Please rewrite the lines of all the records, swapping "collection date" for "gathering date" wherever it occurs and keeping everything else the same. Omit the pictures.
━━━ RECORDED DATA
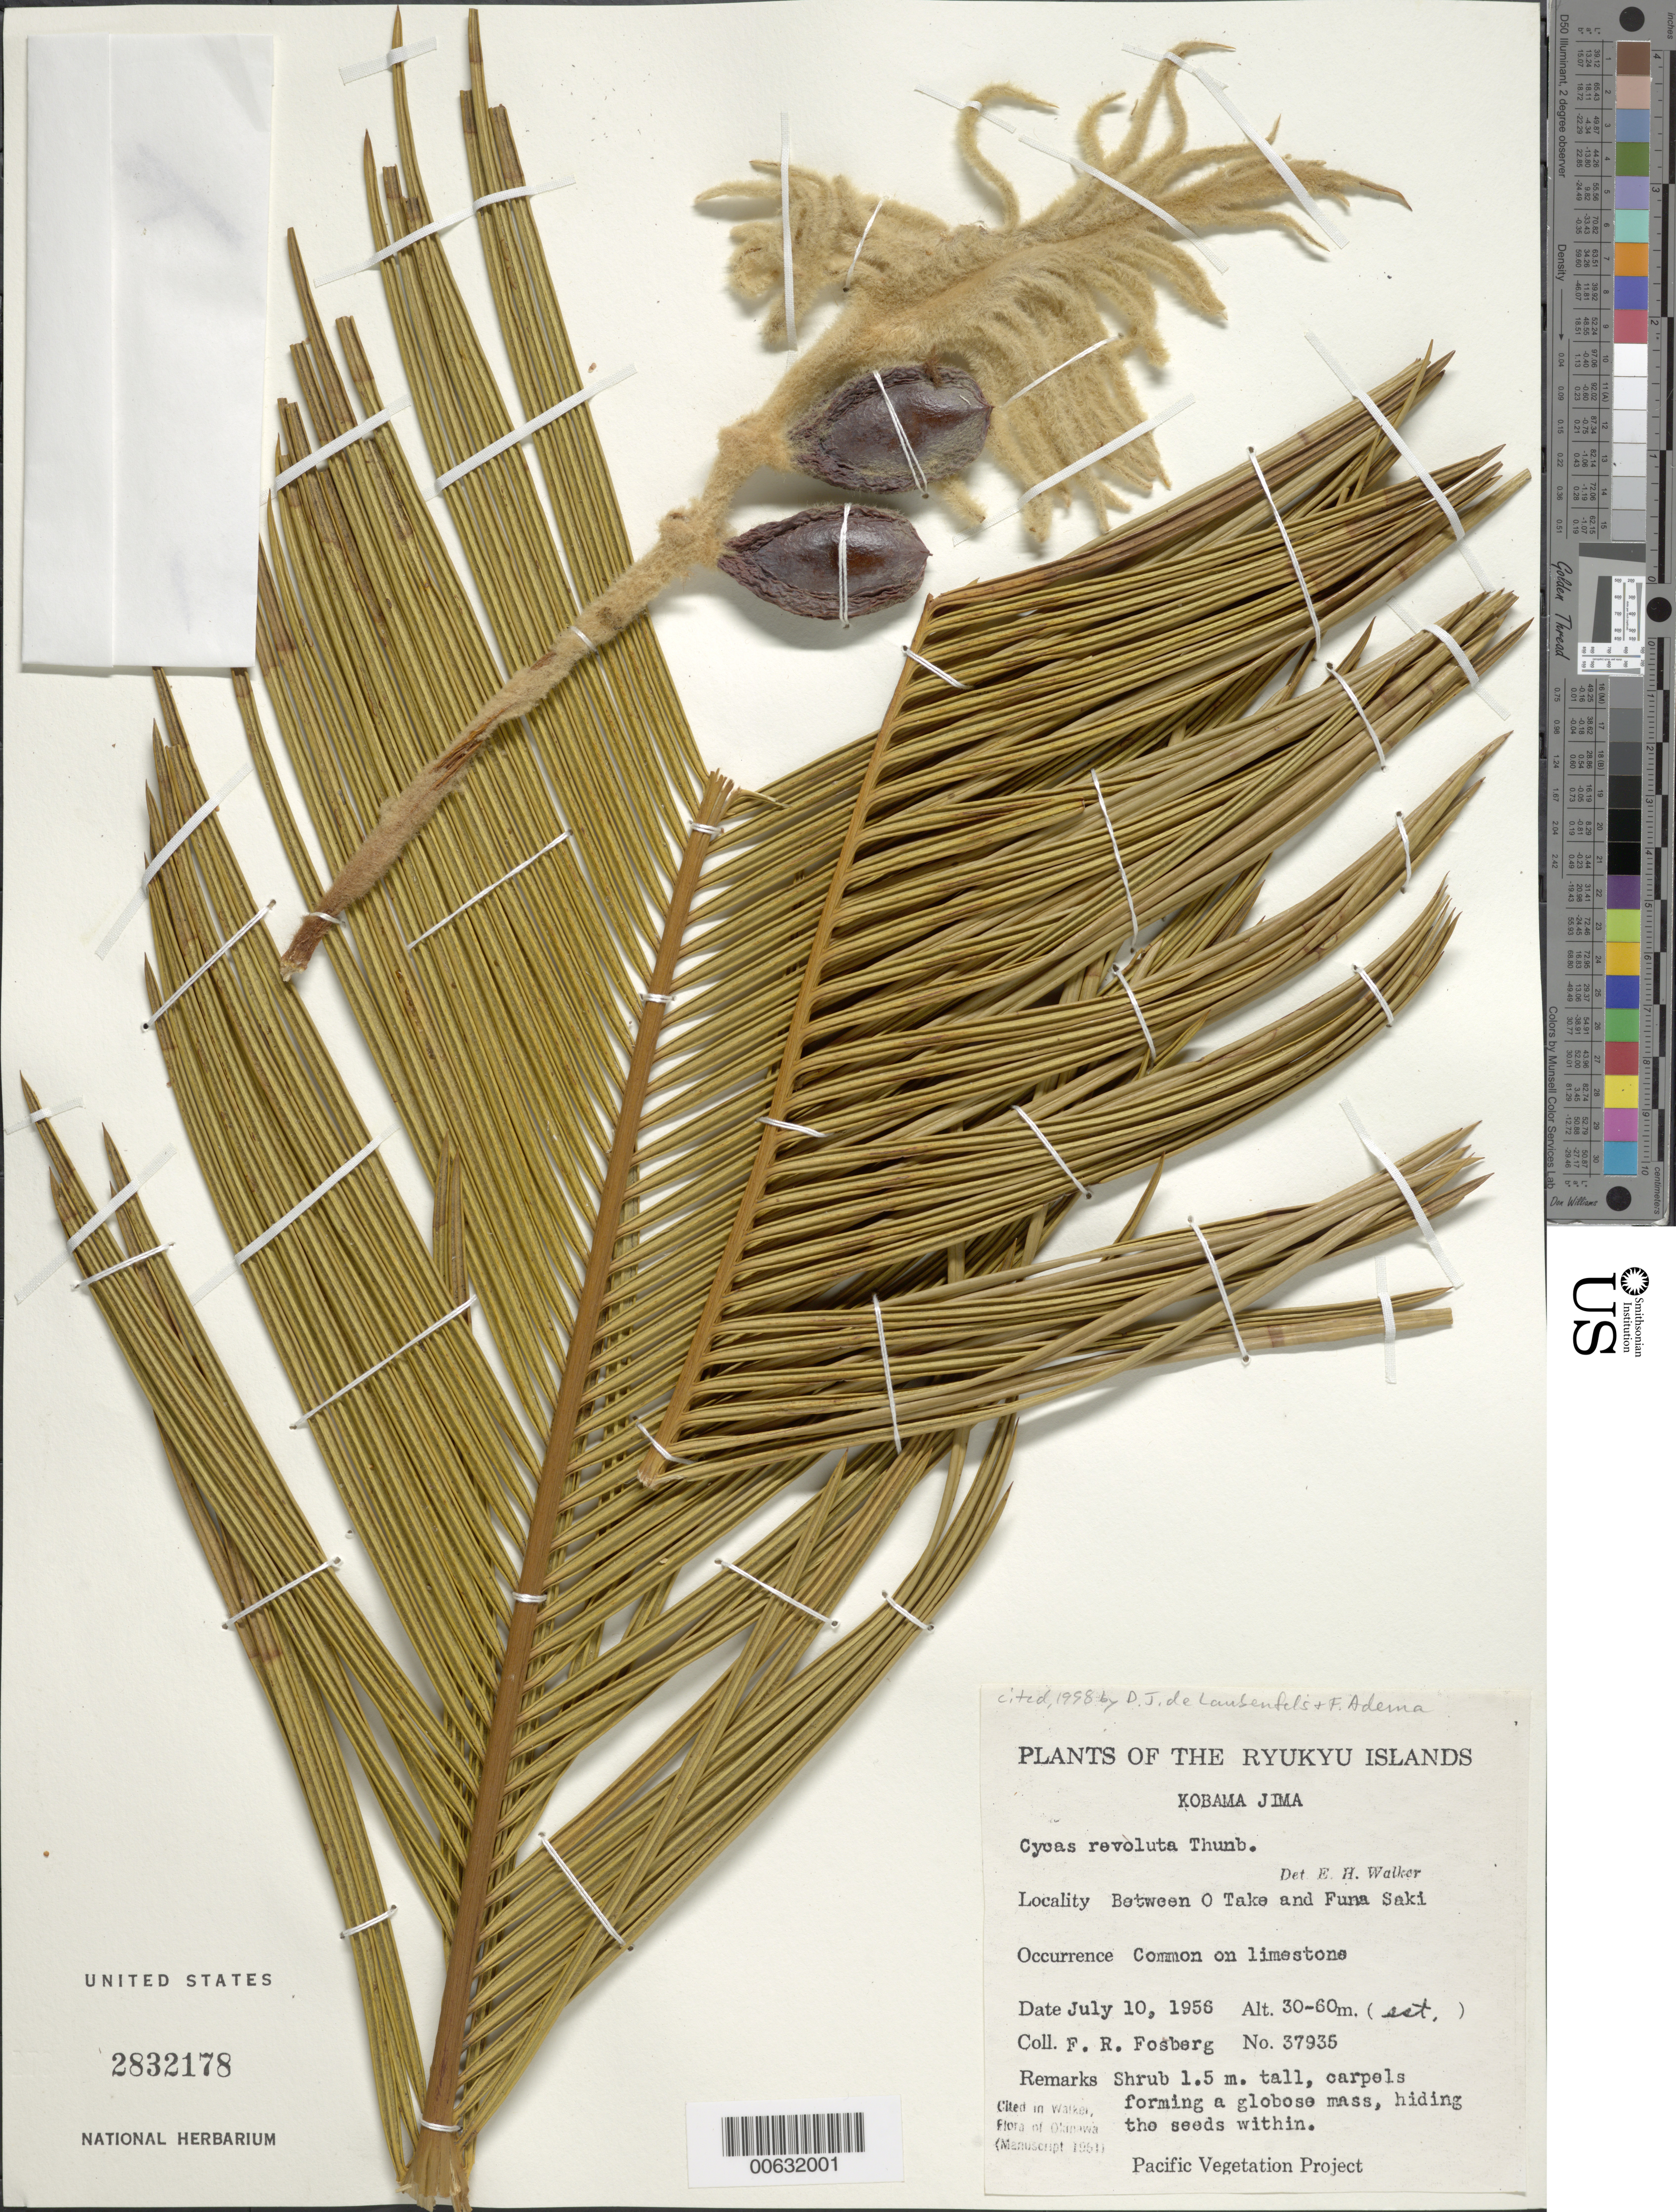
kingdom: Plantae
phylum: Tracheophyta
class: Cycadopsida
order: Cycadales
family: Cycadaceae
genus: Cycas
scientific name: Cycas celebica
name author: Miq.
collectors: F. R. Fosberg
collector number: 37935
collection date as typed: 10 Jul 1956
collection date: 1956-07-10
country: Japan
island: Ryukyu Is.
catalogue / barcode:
━━━━━━
- [WRITTEN ANSWER]:
kingdom: Plantae
phylum: Tracheophyta
class: Cycadopsida
order: Cycadales
family: Cycadaceae
genus: Cycas
scientific name: Cycas celebica
name author: Miq.
collectors: F. R. Fosberg
collector number: 37935
gathering date as typed: 10 Jul 1956
gathering date: 1956-07-10
country: Japan
island: Ryukyu Is.
catalogue / barcode:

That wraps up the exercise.